Van Sant lässt das Leben im Rückblick durch Milk erzählen. Aus einer gewissen Vorahnung, aber auch durch konkrete Morddrohungen, fertigt dieser sein Testament auf Band an, und beschreibt auf diese Weise seinen politischen Werdegang. Durch diesen narrativen Trick, der schon in vielen Biopics angewendet wurde, ist das tragische Ende Milks allgegenwärtig und bildet den roten Faden in dem Flickenteppich von Milks (politischen) Lebensabschnitt. Dass trotz des bewussten Schicksals Spannung und Unterhaltung aufkommen liegt mitunter an der Erzähltechnik des Regisseurs: van Sant montiert Originalaufnahmen mit authentisch wirkenden Fotografien unter seine Filmsequenzen. Dadurch wird die Geschichte des Protagonisten greifbar. In einer Liebesszene zwischen Penn („Dead Man Walking“, „Attentat auf Richard Nixon“) und Franco („Spider Man“, „Ananas Express“) berührt die wackelnde Kamera fast die Gesichter der sich Liebenden. Auffallend sind darüber hinaus eine Vielzahl an Spiegelungen. Beispielsweise wird in einer Einstellung das Bild beinahe unmerklich durch die Reflexion einer auf dem Boden liegenden Trillerpfeife aufgefangen. Spiegelungen können die Wirklichkeit verzerren oder ihr eine andere Interpretationsmöglichkeit bieten. So wurden die Trillerpfeifen tatsächlich als Schutz von Schwulen um den Hals getragen, um im Fall eines Angriffs Gleichgesinnte zu alarmieren. Die auf dem Boden liegende Pfeife symbolisierte das Scheitern dieser Vorsichtsmaßnahme und verdeutlicht die Notwendigkeit energischerer Maßnahmen zum Schutz von Homosexuellen.

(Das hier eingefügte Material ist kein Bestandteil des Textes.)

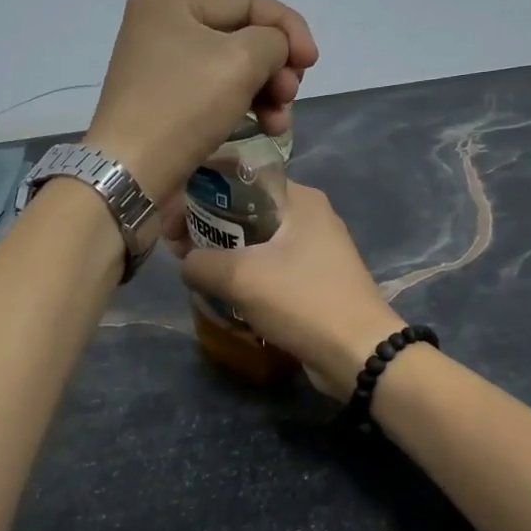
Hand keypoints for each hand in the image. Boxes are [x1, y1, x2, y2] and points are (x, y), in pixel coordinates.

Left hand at [81, 0, 318, 204]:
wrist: (132, 173)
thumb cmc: (184, 106)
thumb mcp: (241, 60)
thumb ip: (274, 41)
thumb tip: (276, 51)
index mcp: (170, 0)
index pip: (249, 1)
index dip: (289, 29)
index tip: (312, 64)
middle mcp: (161, 26)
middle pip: (242, 35)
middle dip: (276, 66)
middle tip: (289, 96)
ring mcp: (162, 66)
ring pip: (234, 68)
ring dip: (267, 92)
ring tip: (279, 122)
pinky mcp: (167, 101)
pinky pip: (217, 92)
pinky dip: (245, 106)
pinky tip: (265, 127)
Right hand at [173, 184, 404, 398]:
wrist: (358, 353)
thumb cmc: (301, 300)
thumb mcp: (239, 277)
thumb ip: (200, 262)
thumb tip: (188, 264)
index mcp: (299, 198)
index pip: (238, 177)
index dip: (198, 193)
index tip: (172, 221)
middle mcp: (310, 215)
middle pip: (245, 209)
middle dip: (207, 226)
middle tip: (178, 250)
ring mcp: (317, 249)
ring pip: (257, 241)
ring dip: (224, 254)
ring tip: (196, 274)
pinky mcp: (317, 280)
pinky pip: (271, 267)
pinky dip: (246, 275)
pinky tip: (225, 293)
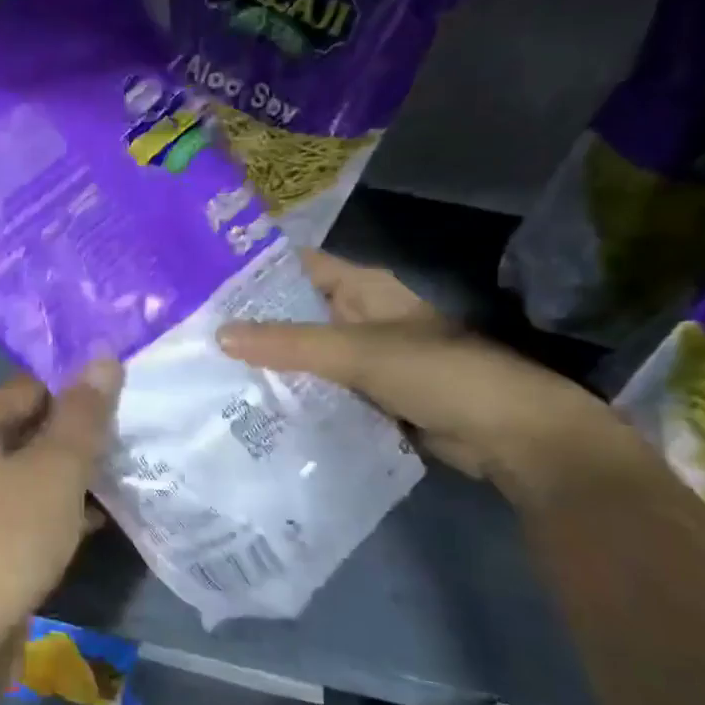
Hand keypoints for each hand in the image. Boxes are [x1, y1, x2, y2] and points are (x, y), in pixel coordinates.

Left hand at [0, 362, 122, 656]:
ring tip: (123, 478)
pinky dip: (52, 510)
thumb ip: (83, 414)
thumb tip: (104, 356)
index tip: (123, 406)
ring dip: (68, 476)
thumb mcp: (57, 470)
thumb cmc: (7, 537)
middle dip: (76, 437)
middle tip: (130, 442)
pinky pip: (19, 510)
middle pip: (27, 429)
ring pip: (26, 473)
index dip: (76, 392)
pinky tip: (94, 522)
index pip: (30, 387)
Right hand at [218, 252, 637, 498]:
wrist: (511, 437)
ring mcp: (365, 358)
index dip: (253, 270)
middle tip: (192, 334)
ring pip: (305, 354)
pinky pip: (320, 388)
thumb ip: (289, 344)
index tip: (201, 283)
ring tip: (208, 370)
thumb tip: (218, 335)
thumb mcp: (357, 352)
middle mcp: (360, 316)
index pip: (296, 267)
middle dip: (251, 323)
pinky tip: (252, 405)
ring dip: (269, 362)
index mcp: (363, 288)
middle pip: (295, 312)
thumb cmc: (439, 373)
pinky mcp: (369, 396)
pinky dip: (293, 394)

„Ein Homosexueller mit Macht – unheimlich“ – so beschreibt Penn im Film seine derzeitige Situation als Amtsinhaber im Stadtrat. Wirklich unheimlich dagegen ist die schauspielerisch außerirdische Leistung Penns. Mit jeder Sekunde der 128 Minuten des Films unterstreicht er durch seine Gestik und Mimik in herausragender Weise, warum er für die Rolle einen Oscar bekommen hat. Penn muss ein Übermaß an Empathie besitzen und diese mit einer disziplinierten Charakterstudie verbunden haben, so dass er im Film so wirkt, als wäre er sein ganzes Leben schon schwul. Auch der Rest der Besetzung, unter anderem Hirsch („Into the Wild“, „Taking Woodstock“), überzeugen mit ihren Darstellungen als schwule Aktivisten.
Van Sants Adaption von Milks Tonbandaufzeichnungen ist gelungen. Wer sich für diesen Film begeistern konnte, dem sei die für 2010 geplante Biographie-Verfilmung des homosexuellen Beatnik, Kultschriftstellers und Bürgerrechtsaktivisten Allen Ginsberg mit dem Titel „Howl“ empfohlen.